[Opening RECORDS PROVIDED section]

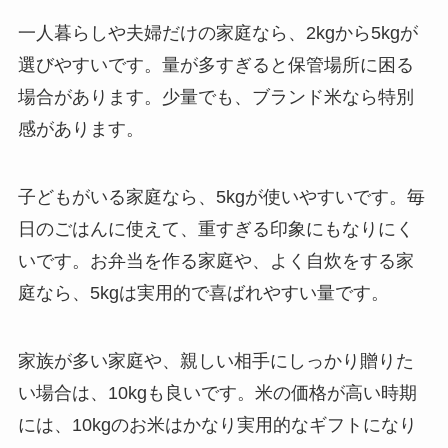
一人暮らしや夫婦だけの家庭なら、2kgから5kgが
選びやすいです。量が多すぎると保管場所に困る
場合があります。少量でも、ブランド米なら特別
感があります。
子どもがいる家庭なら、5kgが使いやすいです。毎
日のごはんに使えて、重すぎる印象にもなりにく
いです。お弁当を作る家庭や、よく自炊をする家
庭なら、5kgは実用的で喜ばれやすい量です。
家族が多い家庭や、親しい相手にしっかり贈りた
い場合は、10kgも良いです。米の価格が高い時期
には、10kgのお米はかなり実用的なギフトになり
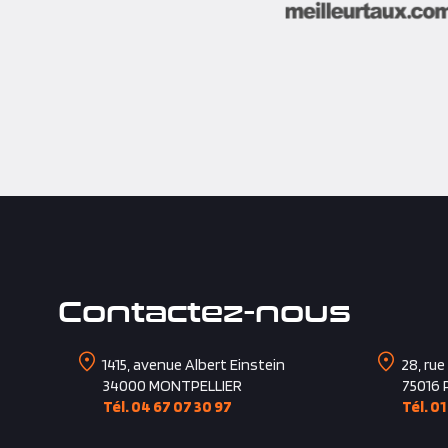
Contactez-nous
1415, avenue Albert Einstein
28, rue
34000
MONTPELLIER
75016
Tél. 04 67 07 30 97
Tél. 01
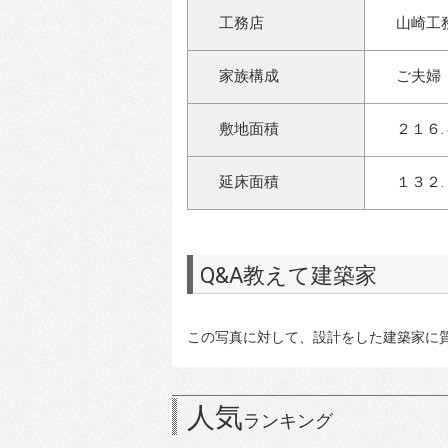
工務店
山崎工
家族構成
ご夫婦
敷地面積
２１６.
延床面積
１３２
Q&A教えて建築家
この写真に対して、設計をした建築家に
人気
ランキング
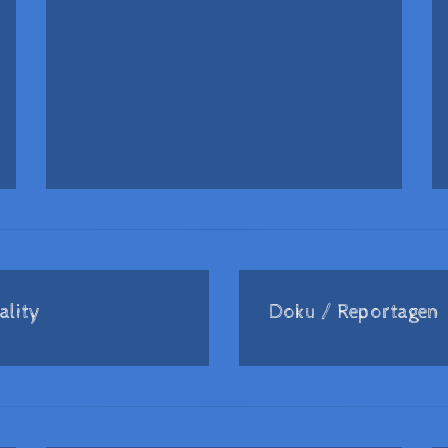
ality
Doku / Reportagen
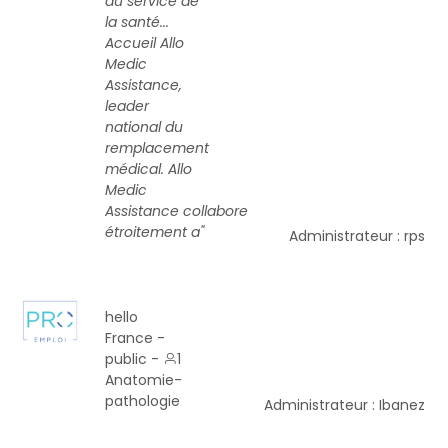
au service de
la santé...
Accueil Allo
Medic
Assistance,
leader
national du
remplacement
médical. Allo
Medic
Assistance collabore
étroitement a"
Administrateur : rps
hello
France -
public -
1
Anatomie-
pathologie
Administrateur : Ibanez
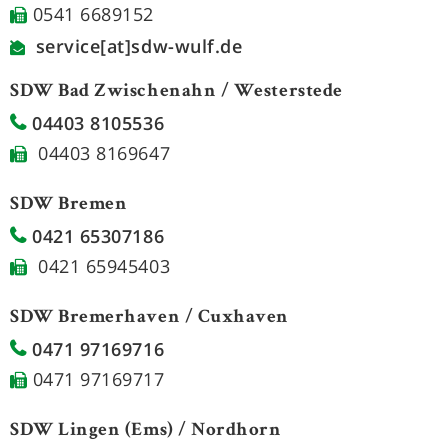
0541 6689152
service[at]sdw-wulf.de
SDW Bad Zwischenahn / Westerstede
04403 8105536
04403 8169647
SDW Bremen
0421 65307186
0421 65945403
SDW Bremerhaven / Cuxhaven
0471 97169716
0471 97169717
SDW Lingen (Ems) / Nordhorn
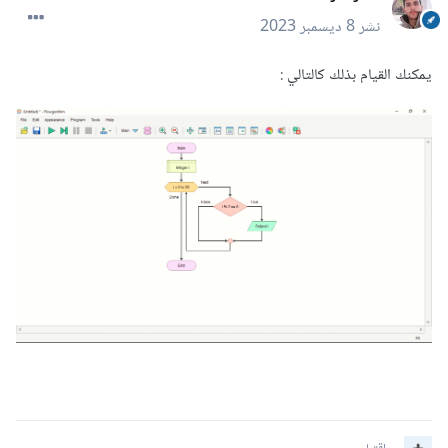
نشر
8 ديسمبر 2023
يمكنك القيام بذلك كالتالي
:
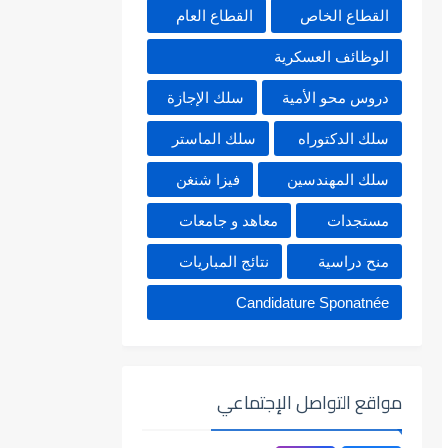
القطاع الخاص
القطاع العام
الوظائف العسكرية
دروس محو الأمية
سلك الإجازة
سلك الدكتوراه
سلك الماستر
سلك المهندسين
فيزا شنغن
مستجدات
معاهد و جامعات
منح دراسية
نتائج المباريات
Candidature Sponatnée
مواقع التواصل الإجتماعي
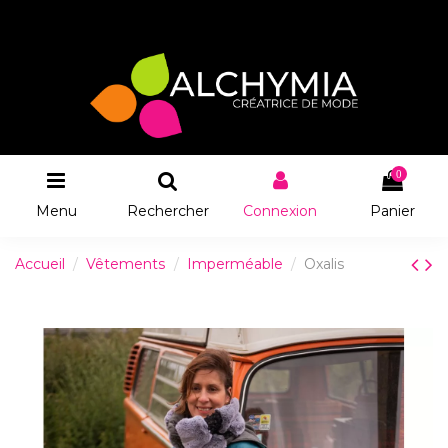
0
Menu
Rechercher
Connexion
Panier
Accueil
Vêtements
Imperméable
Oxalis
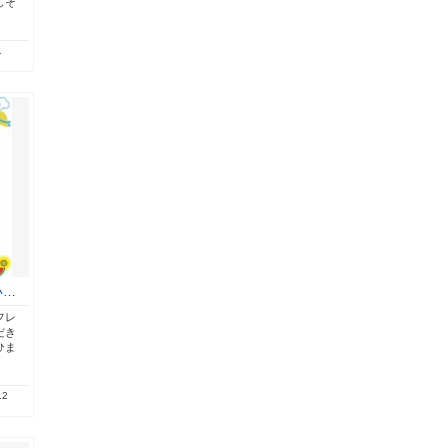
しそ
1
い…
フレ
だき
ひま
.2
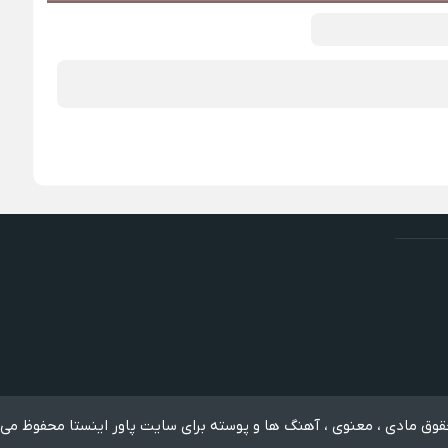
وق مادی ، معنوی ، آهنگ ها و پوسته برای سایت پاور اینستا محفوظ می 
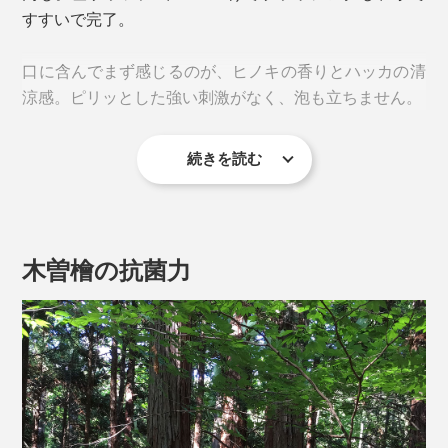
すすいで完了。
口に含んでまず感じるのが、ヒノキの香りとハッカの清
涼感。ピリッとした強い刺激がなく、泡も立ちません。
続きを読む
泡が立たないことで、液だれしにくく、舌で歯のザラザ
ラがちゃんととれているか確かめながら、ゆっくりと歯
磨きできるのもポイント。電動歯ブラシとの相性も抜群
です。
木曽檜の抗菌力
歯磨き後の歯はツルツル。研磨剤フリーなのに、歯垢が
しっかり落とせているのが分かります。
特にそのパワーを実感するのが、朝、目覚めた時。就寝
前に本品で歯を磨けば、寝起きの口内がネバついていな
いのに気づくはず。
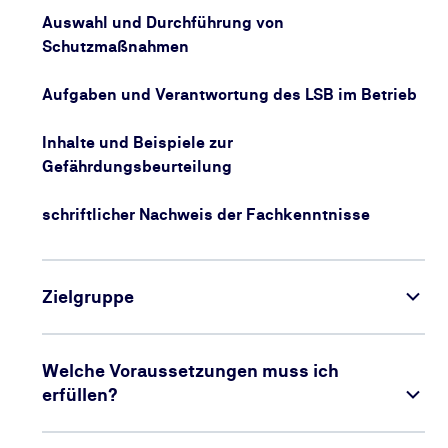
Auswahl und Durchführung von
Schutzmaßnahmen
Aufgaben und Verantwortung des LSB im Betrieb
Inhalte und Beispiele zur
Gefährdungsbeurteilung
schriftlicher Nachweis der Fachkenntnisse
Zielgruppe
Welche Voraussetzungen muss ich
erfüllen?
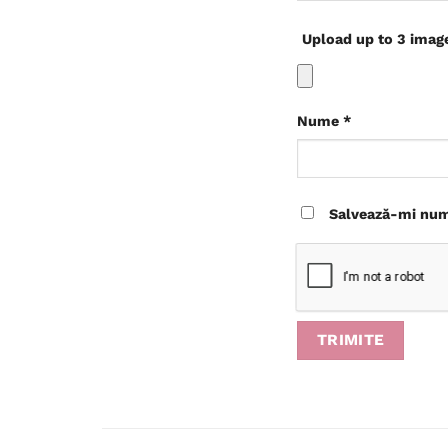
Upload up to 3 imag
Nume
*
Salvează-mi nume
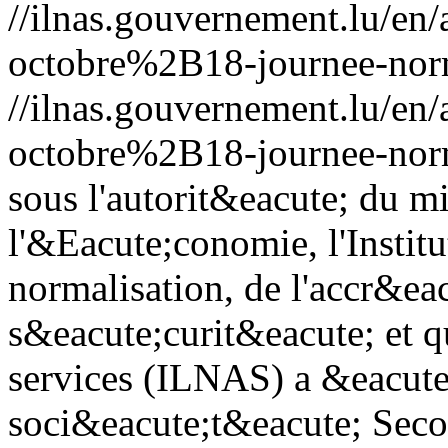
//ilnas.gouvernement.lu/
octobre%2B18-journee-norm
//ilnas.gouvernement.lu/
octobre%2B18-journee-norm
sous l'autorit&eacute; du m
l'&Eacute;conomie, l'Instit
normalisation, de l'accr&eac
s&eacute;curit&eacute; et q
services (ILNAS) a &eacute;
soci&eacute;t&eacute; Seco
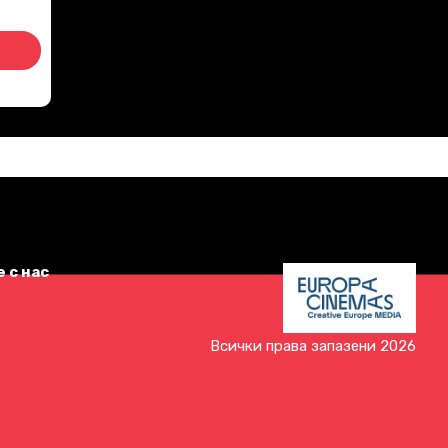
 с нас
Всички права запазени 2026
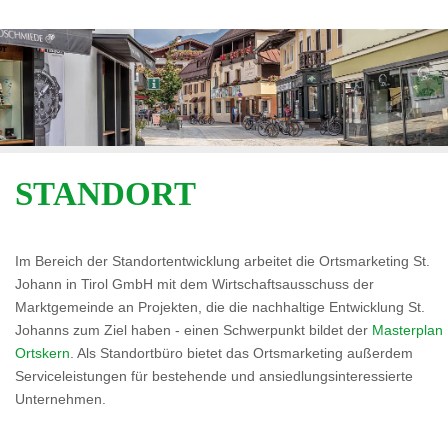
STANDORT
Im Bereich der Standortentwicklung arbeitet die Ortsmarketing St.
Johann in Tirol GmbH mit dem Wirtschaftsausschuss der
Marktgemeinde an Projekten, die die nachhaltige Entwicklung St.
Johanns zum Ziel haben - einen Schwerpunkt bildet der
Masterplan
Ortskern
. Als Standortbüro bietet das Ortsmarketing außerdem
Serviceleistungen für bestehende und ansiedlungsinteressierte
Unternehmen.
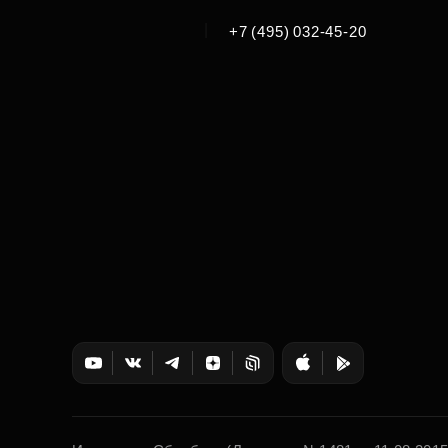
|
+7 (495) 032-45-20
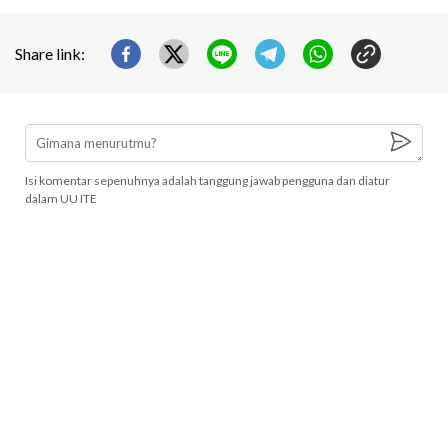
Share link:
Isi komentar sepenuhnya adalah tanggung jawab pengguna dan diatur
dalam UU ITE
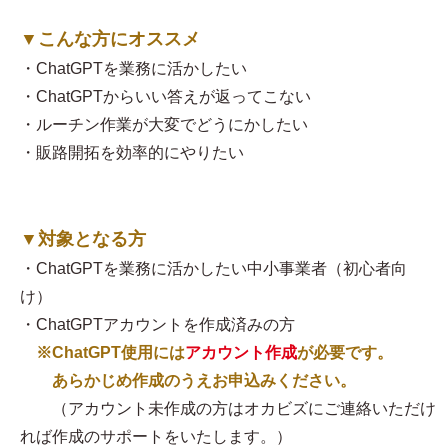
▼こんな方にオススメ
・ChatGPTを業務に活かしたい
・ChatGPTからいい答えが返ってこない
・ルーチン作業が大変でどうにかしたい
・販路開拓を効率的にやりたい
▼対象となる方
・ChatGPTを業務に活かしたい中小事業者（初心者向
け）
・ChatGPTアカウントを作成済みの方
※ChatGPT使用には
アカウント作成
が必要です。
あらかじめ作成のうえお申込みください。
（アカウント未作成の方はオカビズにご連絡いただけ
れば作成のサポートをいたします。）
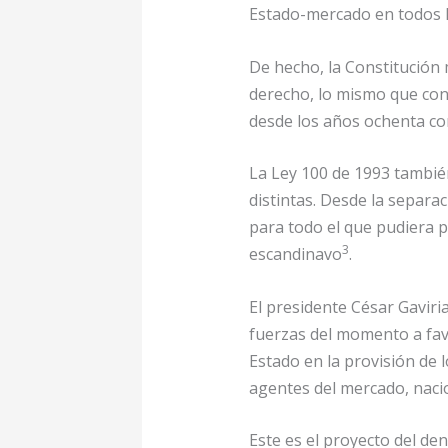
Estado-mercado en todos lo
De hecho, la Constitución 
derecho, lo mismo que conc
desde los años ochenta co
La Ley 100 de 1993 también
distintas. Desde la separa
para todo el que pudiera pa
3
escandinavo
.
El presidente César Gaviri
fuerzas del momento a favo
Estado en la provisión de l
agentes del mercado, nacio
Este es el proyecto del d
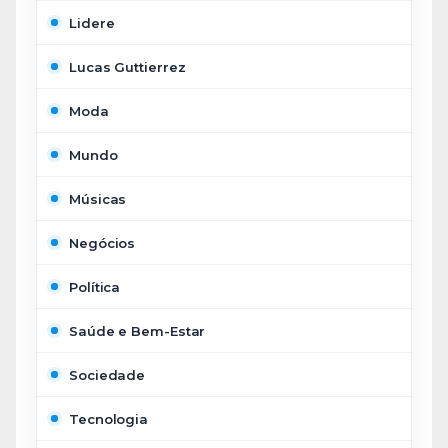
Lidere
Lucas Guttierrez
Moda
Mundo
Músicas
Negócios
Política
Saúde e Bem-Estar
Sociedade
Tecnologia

[Closing RECORDS PROVIDED section]

WRITTEN TASK: Could you copy out every line in the material above that contains the string "Estado"?

SOLUTION TO THE PROBLEM:
Estado-mercado en todos lo
Estado en la provisión de l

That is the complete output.